Dr. Meet Kumar, Clinical Director of Haematology & Bone Marrow Transplant at Marengo Asia Hospitals, Gurugram, discussed the groundbreaking potential of gene editing in clinical trials for sickle cell disease. This novel method shows promise in enabling normal haemoglobin production, which could substantially alleviate symptoms associated with the disease.
“Sickle cell disease can lead to complications such as clotting in the blood vessels of the brain, resulting in silent strokes, regular strokes, and other neurological issues,” explained Dr. Praveen Gupta, Principal Director & Chief of Neurology at Fortis Hospital. He emphasized that children with sickle cell anaemia often experience cognitive impairments, including memory and learning difficulties, along with frequent headaches and seizures.
Dr. Gaurav Kharya, Founder and Director of Cellogen Therapeutics, highlighted gene therapy as a transformative advancement in sickle cell treatment. This approach involves modifying the patient’s hematopoietic stem cells to correct the genetic defect responsible for the disease.

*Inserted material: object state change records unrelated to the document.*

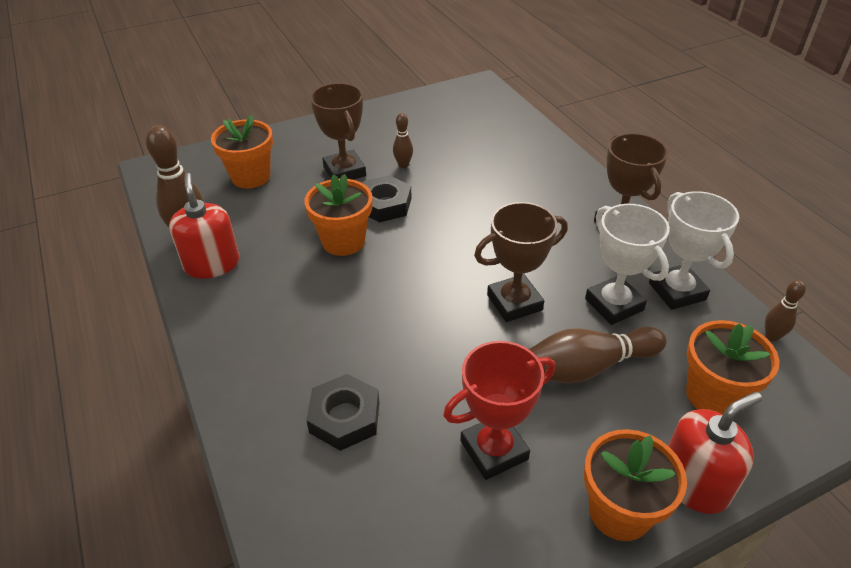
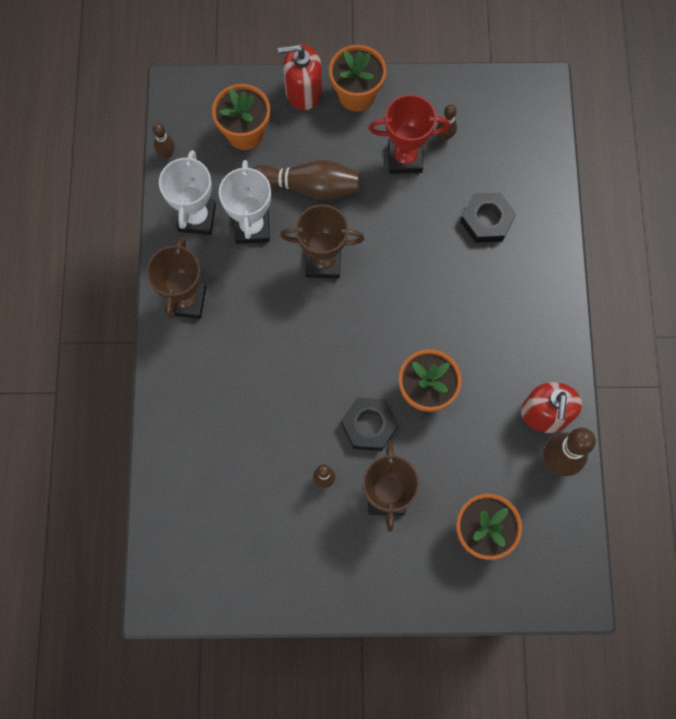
camera: 155 degrees left, 30 degrees up
none -> brown bowling pin [437,105,457,141]

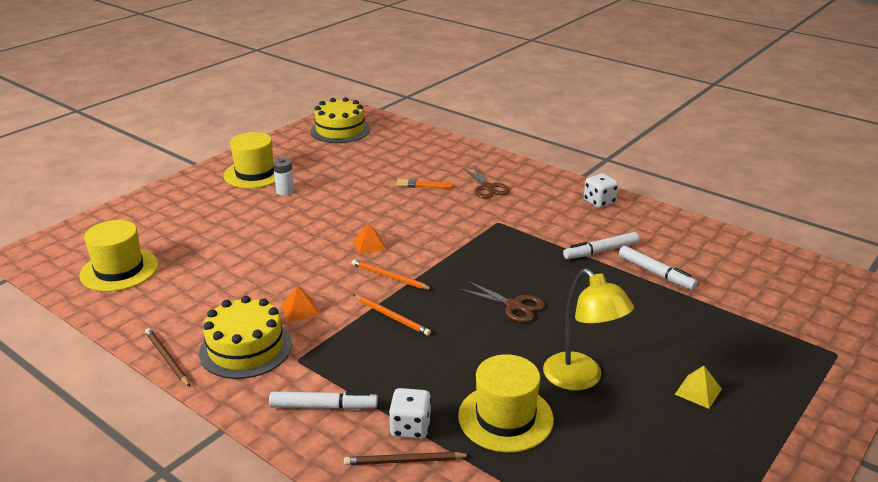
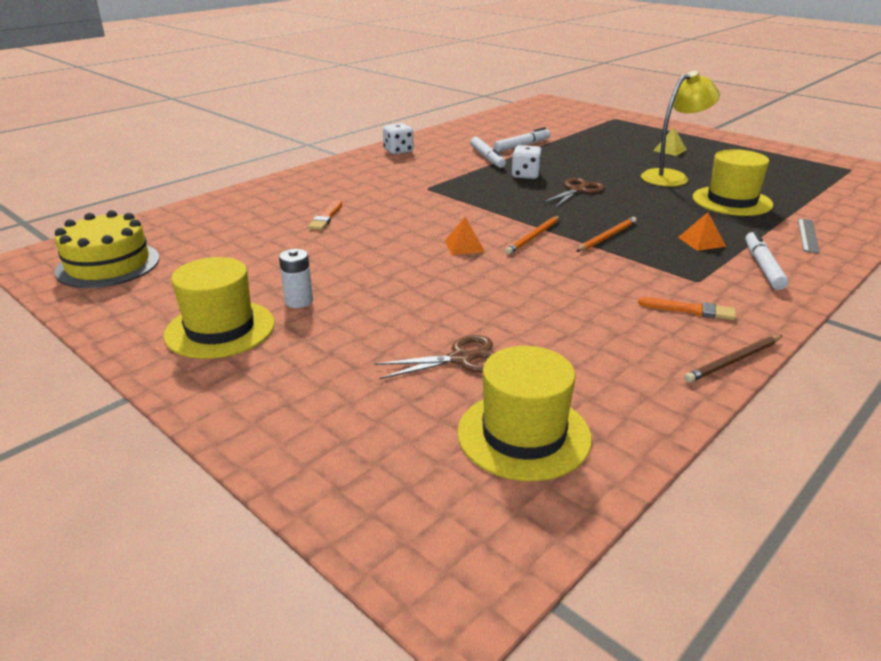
camera: 85 degrees left, 0 degrees up
yellow cake [199,296,292,379] -> orange brush [638,297,736,320]
orange pyramid [282,286,320,322] -> orange pyramid moved to [678,212,726,251]
brown pencil [344,452,470,465] -> grey ruler [798,218,820,254]
white dice [389,388,431,439] -> white dice moved to [511,145,542,179]
brown scissors [463,165,510,199] -> brown scissors moved to [374,335,495,379]

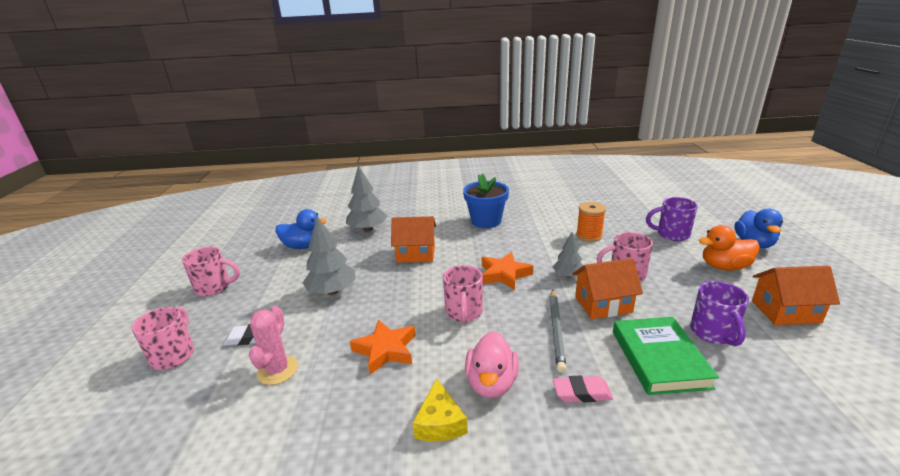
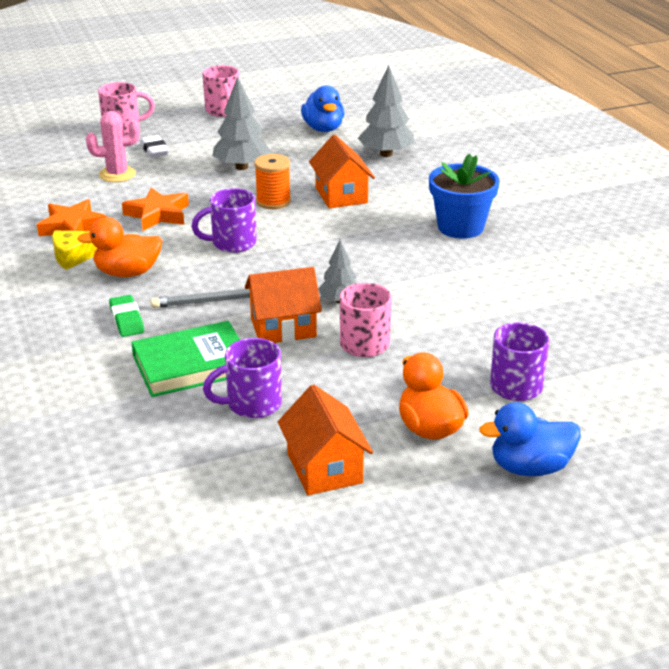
camera: 70 degrees right, 5 degrees up
pink mug [443,265,483,323] -> purple mug [191,188,257,253]
pink duck [465,331,519,398] -> orange duck [77,217,163,277]
orange star [482,252,533,290] -> orange star moved to [37,199,107,236]
pink eraser [553,375,613,403] -> green eraser [109,295,144,337]
orange house [573,258,643,319] -> orange house turned 75 degrees counterclockwise [245,267,322,343]
orange spool [576,202,606,242] -> orange spool moved to [254,154,291,209]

These modified cells are then reintroduced into the patient’s body, with early clinical trials demonstrating encouraging results in improving symptoms and enhancing quality of life.
The developments discussed on World Sickle Cell Day signal a shift towards more targeted and effective treatments for this challenging disease, offering hope to patients and families affected worldwide. As research continues to advance, these innovations hold promise for improving outcomes and reducing the burden of sickle cell anaemia globally.